Stored records:
□ □ □ □ □ □ □

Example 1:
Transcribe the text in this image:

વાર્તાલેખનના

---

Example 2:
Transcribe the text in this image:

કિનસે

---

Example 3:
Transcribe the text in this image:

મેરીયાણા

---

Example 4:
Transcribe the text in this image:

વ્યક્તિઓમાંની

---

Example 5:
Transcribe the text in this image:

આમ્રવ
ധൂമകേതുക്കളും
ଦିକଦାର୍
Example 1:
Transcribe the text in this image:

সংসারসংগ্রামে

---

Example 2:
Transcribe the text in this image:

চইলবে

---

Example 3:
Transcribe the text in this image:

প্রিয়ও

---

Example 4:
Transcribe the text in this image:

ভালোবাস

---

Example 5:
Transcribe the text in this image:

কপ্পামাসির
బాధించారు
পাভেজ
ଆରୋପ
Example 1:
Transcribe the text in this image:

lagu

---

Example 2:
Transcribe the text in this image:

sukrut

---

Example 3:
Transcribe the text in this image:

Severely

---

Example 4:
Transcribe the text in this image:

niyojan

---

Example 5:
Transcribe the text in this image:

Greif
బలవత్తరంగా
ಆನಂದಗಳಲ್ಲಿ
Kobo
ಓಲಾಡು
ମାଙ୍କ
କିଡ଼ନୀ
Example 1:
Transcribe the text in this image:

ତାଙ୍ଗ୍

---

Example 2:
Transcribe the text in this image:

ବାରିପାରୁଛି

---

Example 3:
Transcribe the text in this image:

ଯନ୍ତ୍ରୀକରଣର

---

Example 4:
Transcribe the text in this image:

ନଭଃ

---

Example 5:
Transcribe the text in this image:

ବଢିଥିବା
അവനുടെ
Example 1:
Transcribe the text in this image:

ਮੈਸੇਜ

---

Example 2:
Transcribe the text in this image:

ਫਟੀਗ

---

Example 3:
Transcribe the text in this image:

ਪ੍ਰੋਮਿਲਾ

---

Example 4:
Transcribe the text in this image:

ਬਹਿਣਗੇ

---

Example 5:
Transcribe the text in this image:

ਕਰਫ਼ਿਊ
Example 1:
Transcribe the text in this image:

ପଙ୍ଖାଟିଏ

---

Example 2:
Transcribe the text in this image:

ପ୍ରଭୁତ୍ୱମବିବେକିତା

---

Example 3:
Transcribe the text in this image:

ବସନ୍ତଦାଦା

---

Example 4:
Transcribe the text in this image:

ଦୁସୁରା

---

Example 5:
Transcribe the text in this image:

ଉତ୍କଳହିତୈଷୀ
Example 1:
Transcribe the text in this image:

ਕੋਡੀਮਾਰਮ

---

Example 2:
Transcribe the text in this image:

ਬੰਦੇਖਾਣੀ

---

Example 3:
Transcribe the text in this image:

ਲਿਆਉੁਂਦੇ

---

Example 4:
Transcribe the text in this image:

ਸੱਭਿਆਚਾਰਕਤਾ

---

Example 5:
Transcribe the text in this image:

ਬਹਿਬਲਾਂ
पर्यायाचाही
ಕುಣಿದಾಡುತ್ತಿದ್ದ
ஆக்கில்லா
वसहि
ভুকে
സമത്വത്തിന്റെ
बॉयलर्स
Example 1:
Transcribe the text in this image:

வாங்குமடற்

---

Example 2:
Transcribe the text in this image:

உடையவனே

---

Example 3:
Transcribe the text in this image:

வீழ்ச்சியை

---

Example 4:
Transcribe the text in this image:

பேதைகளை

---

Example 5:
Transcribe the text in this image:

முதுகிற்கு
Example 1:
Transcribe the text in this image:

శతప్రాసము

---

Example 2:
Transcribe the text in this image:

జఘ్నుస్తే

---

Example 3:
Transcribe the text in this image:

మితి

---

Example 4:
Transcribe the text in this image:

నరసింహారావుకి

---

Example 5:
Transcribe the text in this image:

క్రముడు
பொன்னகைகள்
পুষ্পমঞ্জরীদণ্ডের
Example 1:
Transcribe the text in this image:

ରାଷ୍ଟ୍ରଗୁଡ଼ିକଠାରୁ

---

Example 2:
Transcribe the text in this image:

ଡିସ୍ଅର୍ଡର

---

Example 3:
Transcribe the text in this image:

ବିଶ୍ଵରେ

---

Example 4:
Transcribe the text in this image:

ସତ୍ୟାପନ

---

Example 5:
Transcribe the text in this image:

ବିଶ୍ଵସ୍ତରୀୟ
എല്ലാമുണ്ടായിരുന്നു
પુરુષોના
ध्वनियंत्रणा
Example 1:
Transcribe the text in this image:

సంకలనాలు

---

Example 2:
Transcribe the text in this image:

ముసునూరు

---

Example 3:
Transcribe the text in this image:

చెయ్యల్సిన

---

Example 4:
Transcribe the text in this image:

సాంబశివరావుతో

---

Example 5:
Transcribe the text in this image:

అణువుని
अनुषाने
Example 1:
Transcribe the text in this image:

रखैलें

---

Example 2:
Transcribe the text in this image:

□ □ □ □ □ □ □

THE EXERCISE: Recast every line of the listing above as a JSON list of strings, one string per line, and leave out the blank lines.

SOLUTION TO THIS EXERCISE:
[
  "Example 1:",
  "Transcribe the text in this image:",
  "વાર્તાલેખનના",
  "---",
  "Example 2:",
  "Transcribe the text in this image:",
  "કિનસે",
  "---",
  "Example 3:",
  "Transcribe the text in this image:",
  "મેરીયાણા",
  "---",
  "Example 4:",
  "Transcribe the text in this image:",
  "વ્યક્તિઓમાંની",
  "---",
  "Example 5:",
  "Transcribe the text in this image:",
  "આમ્રવ",
  "ധൂമകേതുക്കളും",
  "ଦିକଦାର୍",
  "Example 1:",
  "Transcribe the text in this image:",
  "সংসারসংগ্রামে",
  "---",
  "Example 2:",
  "Transcribe the text in this image:",
  "চইলবে",
  "---",
  "Example 3:",
  "Transcribe the text in this image:",
  "প্রিয়ও",
  "---",
  "Example 4:",
  "Transcribe the text in this image:",
  "ভালোবাস",
  "---",
  "Example 5:",
  "Transcribe the text in this image:",
  "কপ্পামাসির",
  "బాధించారు",
  "পাভেজ",
  "ଆରୋପ",
  "Example 1:",
  "Transcribe the text in this image:",
  "lagu",
  "---",
  "Example 2:",
  "Transcribe the text in this image:",
  "sukrut",
  "---",
  "Example 3:",
  "Transcribe the text in this image:",
  "Severely",
  "---",
  "Example 4:",
  "Transcribe the text in this image:",
  "niyojan",
  "---",
  "Example 5:",
  "Transcribe the text in this image:",
  "Greif",
  "బలవత్తరంగా",
  "ಆನಂದಗಳಲ್ಲಿ",
  "Kobo",
  "ಓಲಾಡು",
  "ମାଙ୍କ",
  "କିଡ଼ନୀ",
  "Example 1:",
  "Transcribe the text in this image:",
  "ତାଙ୍ଗ୍",
  "---",
  "Example 2:",
  "Transcribe the text in this image:",
  "ବାରିପାରୁଛି",
  "---",
  "Example 3:",
  "Transcribe the text in this image:",
  "ଯନ୍ତ୍ରୀକରଣର",
  "---",
  "Example 4:",
  "Transcribe the text in this image:",
  "ନଭଃ",
  "---",
  "Example 5:",
  "Transcribe the text in this image:",
  "ବଢିଥିବା",
  "അവനുടെ",
  "Example 1:",
  "Transcribe the text in this image:",
  "ਮੈਸੇਜ",
  "---",
  "Example 2:",
  "Transcribe the text in this image:",
  "ਫਟੀਗ",
  "---",
  "Example 3:",
  "Transcribe the text in this image:",
  "ਪ੍ਰੋਮਿਲਾ",
  "---",
  "Example 4:",
  "Transcribe the text in this image:",
  "ਬਹਿਣਗੇ",
  "---",
  "Example 5:",
  "Transcribe the text in this image:",
  "ਕਰਫ਼ਿਊ",
  "Example 1:",
  "Transcribe the text in this image:",
  "ପଙ୍ଖାଟିଏ",
  "---",
  "Example 2:",
  "Transcribe the text in this image:",
  "ପ୍ରଭୁତ୍ୱମବିବେକିତା",
  "---",
  "Example 3:",
  "Transcribe the text in this image:",
  "ବସନ୍ତଦାଦା",
  "---",
  "Example 4:",
  "Transcribe the text in this image:",
  "ଦୁସୁରା",
  "---",
  "Example 5:",
  "Transcribe the text in this image:",
  "ଉତ୍କଳହିତୈଷୀ",
  "Example 1:",
  "Transcribe the text in this image:",
  "ਕੋਡੀਮਾਰਮ",
  "---",
  "Example 2:",
  "Transcribe the text in this image:",
  "ਬੰਦੇਖਾਣੀ",
  "---",
  "Example 3:",
  "Transcribe the text in this image:",
  "ਲਿਆਉੁਂਦੇ",
  "---",
  "Example 4:",
  "Transcribe the text in this image:",
  "ਸੱਭਿਆਚਾਰਕਤਾ",
  "---",
  "Example 5:",
  "Transcribe the text in this image:",
  "ਬਹਿਬਲਾਂ",
  "पर्यायाचाही",
  "ಕುಣಿದಾಡುತ್ತಿದ್ದ",
  "ஆக்கில்லா",
  "वसहि",
  "ভুকে",
  "സമത്വത്തിന്റെ",
  "बॉयलर्स",
  "Example 1:",
  "Transcribe the text in this image:",
  "வாங்குமடற்",
  "---",
  "Example 2:",
  "Transcribe the text in this image:",
  "உடையவனே",
  "---",
  "Example 3:",
  "Transcribe the text in this image:",
  "வீழ்ச்சியை",
  "---",
  "Example 4:",
  "Transcribe the text in this image:",
  "பேதைகளை",
  "---",
  "Example 5:",
  "Transcribe the text in this image:",
  "முதுகிற்கு",
  "Example 1:",
  "Transcribe the text in this image:",
  "శతప్రాసము",
  "---",
  "Example 2:",
  "Transcribe the text in this image:",
  "జఘ్నుస్తే",
  "---",
  "Example 3:",
  "Transcribe the text in this image:",
  "మితి",
  "---",
  "Example 4:",
  "Transcribe the text in this image:",
  "నరసింహారావుకి",
  "---",
  "Example 5:",
  "Transcribe the text in this image:",
  "క్రముడు",
  "பொன்னகைகள்",
  "পুষ্পমঞ্জরীদণ্ডের",
  "Example 1:",
  "Transcribe the text in this image:",
  "ରାଷ୍ଟ୍ରଗୁଡ଼ିକଠାରୁ",
  "---",
  "Example 2:",
  "Transcribe the text in this image:",
  "ଡିସ୍ଅର୍ଡର",
  "---",
  "Example 3:",
  "Transcribe the text in this image:",
  "ବିଶ୍ଵରେ",
  "---",
  "Example 4:",
  "Transcribe the text in this image:",
  "ସତ୍ୟାପନ",
  "---",
  "Example 5:",
  "Transcribe the text in this image:",
  "ବିଶ୍ଵସ୍ତରୀୟ",
  "എല്ലാമുണ്ടായിരുന്നു",
  "પુરુષોના",
  "ध्वनियंत्रणा",
  "Example 1:",
  "Transcribe the text in this image:",
  "సంకలనాలు",
  "---",
  "Example 2:",
  "Transcribe the text in this image:",
  "ముసునూరు",
  "---",
  "Example 3:",
  "Transcribe the text in this image:",
  "చెయ్యల్సిన",
  "---",
  "Example 4:",
  "Transcribe the text in this image:",
  "సాంబశివరావుతో",
  "---",
  "Example 5:",
  "Transcribe the text in this image:",
  "అణువుని",
  "अनुषाने",
  "Example 1:",
  "Transcribe the text in this image:",
  "रखैलें",
  "---",
  "Example 2:",
  "Transcribe the text in this image:"
]